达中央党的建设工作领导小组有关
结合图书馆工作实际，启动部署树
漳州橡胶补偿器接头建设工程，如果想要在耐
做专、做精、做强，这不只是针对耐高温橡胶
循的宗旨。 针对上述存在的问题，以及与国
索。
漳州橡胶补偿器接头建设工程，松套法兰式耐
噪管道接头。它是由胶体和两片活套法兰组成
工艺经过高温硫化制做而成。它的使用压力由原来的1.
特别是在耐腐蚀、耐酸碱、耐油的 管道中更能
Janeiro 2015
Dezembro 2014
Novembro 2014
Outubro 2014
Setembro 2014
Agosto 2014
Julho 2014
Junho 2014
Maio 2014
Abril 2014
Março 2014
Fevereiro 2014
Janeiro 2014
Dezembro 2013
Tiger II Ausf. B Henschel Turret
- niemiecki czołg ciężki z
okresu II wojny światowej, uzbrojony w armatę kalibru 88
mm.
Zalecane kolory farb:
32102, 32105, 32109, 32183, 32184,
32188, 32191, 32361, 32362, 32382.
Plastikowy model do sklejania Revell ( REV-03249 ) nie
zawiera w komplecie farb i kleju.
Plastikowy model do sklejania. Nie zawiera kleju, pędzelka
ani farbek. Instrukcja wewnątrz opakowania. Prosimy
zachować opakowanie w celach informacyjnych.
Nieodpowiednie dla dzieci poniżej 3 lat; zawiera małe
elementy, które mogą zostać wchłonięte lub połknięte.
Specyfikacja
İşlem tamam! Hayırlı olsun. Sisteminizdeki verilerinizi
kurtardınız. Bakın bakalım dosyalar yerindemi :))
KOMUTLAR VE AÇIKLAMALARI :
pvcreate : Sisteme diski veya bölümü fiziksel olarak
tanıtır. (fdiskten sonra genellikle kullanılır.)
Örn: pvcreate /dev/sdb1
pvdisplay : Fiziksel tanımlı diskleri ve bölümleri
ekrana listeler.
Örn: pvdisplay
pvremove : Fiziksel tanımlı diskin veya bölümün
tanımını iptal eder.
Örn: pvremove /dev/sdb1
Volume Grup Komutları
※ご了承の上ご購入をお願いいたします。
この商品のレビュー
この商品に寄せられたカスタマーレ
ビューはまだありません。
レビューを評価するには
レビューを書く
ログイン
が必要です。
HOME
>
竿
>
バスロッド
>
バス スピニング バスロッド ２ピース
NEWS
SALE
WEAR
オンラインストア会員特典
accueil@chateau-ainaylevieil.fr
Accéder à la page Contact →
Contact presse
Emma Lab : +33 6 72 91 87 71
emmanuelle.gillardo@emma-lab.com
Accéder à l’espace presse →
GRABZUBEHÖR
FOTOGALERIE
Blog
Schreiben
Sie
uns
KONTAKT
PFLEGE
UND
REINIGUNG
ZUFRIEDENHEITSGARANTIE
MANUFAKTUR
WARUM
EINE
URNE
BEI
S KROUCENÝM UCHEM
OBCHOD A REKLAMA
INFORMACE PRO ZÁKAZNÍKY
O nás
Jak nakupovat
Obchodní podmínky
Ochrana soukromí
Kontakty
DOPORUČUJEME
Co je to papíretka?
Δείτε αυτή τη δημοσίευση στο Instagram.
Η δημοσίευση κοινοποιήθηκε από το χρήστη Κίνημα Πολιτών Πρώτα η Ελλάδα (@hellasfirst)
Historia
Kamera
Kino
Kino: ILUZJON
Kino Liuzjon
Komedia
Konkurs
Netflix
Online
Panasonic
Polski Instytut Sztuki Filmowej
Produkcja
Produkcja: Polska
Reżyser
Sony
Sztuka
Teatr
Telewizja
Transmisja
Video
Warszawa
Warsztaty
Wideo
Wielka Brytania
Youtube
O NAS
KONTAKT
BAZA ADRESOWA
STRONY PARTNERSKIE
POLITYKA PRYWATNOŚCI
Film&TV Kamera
━━━━━━━━━━━━━━━━━━━━
Nothing should be altered. Set down all the data again.

达中央党的建设工作领导小组有关
结合图书馆工作实际，启动部署树
漳州橡胶补偿器接头建设工程，如果想要在耐
做专、做精、做强，这不只是针对耐高温橡胶
循的宗旨。 针对上述存在的问题，以及与国
索。
漳州橡胶补偿器接头建设工程，松套法兰式耐
噪管道接头。它是由胶体和两片活套法兰组成
工艺经过高温硫化制做而成。它的使用压力由原来的1.
特别是在耐腐蚀、耐酸碱、耐油的 管道中更能
Janeiro 2015
Dezembro 2014
Novembro 2014
Outubro 2014
Setembro 2014
Agosto 2014
Julho 2014
Junho 2014
Maio 2014
Abril 2014
Março 2014
Fevereiro 2014
Janeiro 2014
Dezembro 2013
Tiger II Ausf. B Henschel Turret
- niemiecki czołg ciężki z
okresu II wojny światowej, uzbrojony w armatę kalibru 88
mm.
Zalecane kolory farb:
32102, 32105, 32109, 32183, 32184,
32188, 32191, 32361, 32362, 32382.
Plastikowy model do sklejania Revell ( REV-03249 ) nie
zawiera w komplecie farb i kleju.
Plastikowy model do sklejania. Nie zawiera kleju, pędzelka
ani farbek. Instrukcja wewnątrz opakowania. Prosimy
zachować opakowanie w celach informacyjnych.
Nieodpowiednie dla dzieci poniżej 3 lat; zawiera małe
elementy, które mogą zostać wchłonięte lub połknięte.
Specyfikacja
İşlem tamam! Hayırlı olsun. Sisteminizdeki verilerinizi
kurtardınız. Bakın bakalım dosyalar yerindemi :))
KOMUTLAR VE AÇIKLAMALARI :
pvcreate : Sisteme diski veya bölümü fiziksel olarak
tanıtır. (fdiskten sonra genellikle kullanılır.)
Örn: pvcreate /dev/sdb1
pvdisplay : Fiziksel tanımlı diskleri ve bölümleri
ekrana listeler.
Örn: pvdisplay
pvremove : Fiziksel tanımlı diskin veya bölümün
tanımını iptal eder.
Örn: pvremove /dev/sdb1
Volume Grup Komutları
※ご了承の上ご購入をお願いいたします。
この商品のレビュー
この商品に寄せられたカスタマーレ
ビューはまだありません。
レビューを評価するには
レビューを書く
ログイン
が必要です。
HOME
>
竿
>
バスロッド
>
バス スピニング バスロッド ２ピース
NEWS
SALE
WEAR
オンラインストア会員特典
accueil@chateau-ainaylevieil.fr
Accéder à la page Contact →
Contact presse
Emma Lab : +33 6 72 91 87 71
emmanuelle.gillardo@emma-lab.com
Accéder à l’espace presse →
GRABZUBEHÖR
FOTOGALERIE
Blog
Schreiben
Sie
uns
KONTAKT
PFLEGE
UND
REINIGUNG
ZUFRIEDENHEITSGARANTIE
MANUFAKTUR
WARUM
EINE
URNE
BEI
S KROUCENÝM UCHEM
OBCHOD A REKLAMA
INFORMACE PRO ZÁKAZNÍKY
O nás
Jak nakupovat
Obchodní podmínky
Ochrana soukromí
Kontakty
DOPORUČUJEME
Co je to papíretka?
Δείτε αυτή τη δημοσίευση στο Instagram.
Η δημοσίευση κοινοποιήθηκε από το χρήστη Κίνημα Πολιτών Πρώτα η Ελλάδα (@hellasfirst)
Historia
Kamera
Kino
Kino: ILUZJON
Kino Liuzjon
Komedia
Konkurs
Netflix
Online
Panasonic
Polski Instytut Sztuki Filmowej
Produkcja
Produkcja: Polska
Reżyser
Sony
Sztuka
Teatr
Telewizja
Transmisja
Video
Warszawa
Warsztaty
Wideo
Wielka Brytania
Youtube
O NAS
KONTAKT
BAZA ADRESOWA
STRONY PARTNERSKIE
POLITYKA PRYWATNOŚCI
Film&TV Kamera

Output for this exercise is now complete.